Richard Kozul-Wright direttore UNCTAD per la globalizzazione e le strategie per lo sviluppo ha dichiarato: «le economie avanzate hanno promesso di fare tutto il necessario per evitare gravi perdite alle aziende e alle famiglie, ma se i leader del G20 hanno intenzione di rispettare il loro impegno per una risposta globale nello spirito di solidarietà allora devono prendere le misure necessarie per i sei miliardi di persone che vivono al di fuori dei loro paesi»

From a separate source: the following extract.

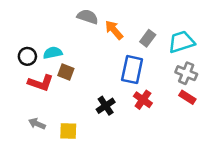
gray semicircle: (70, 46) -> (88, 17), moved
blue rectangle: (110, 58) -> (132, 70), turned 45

Una strategia in quattro fasi

In vista di una crisi finanziaria desolante UNCTAD propone una strategia in quattro punti per trasformare le promesse di solidarietà in azioni concrete

Per prima cosa, un’iniezione di liquidità per 1 trilione di dollari da ottenere attraverso la riallocazione dei diritti speciali di prelievo già esistenti del Fondo Monetario Internazionale, su una scala ben più ampia di quella utilizzata per la crisi finanziaria del 2008. Secondo, un congelamento immediato del pagamento dei debiti che dovrebbe essere seguito da una riduzione del debito. Un esempio potrebbe essere la cancellazione della metà dei debiti della Germania dopo la Seconda guerra mondiale. In questo caso circa $1 trilione di debiti dovrebbe essere cancellato quest’anno, sotto la supervisione di un organo creato ad hoc. Terzo, un piano Marshall per la ripresa sanitaria finanziato attraverso le somme promesse per l’assistenza ufficiale allo sviluppo e mai fornite dai partner, che ammonterebbero secondo le stime UNCTAD a $500 miliardi. Questi fondi andrebbero in servizi sanitari di emergenza e programmi di aiuti. Infine, misure di controlli sui movimenti di capitale dovrebbero essere introdotte per impedire fughe, ridurre il rischio di illiquidità e fermare il declino delle valute nazionale e dei prezzi dei beni.

Il valore di questo piano è equivalente all’ammontare che sarebbe stato fornito ai paesi in via di sviluppo negli ultimi dieci anni se i Paesi del comitato di assistenza allo sviluppo dell’OECD avessero mantenuto le loro promesse di destinare lo 0,7% del loro PIL all’assistenza ufficiale allo sviluppo (ODA).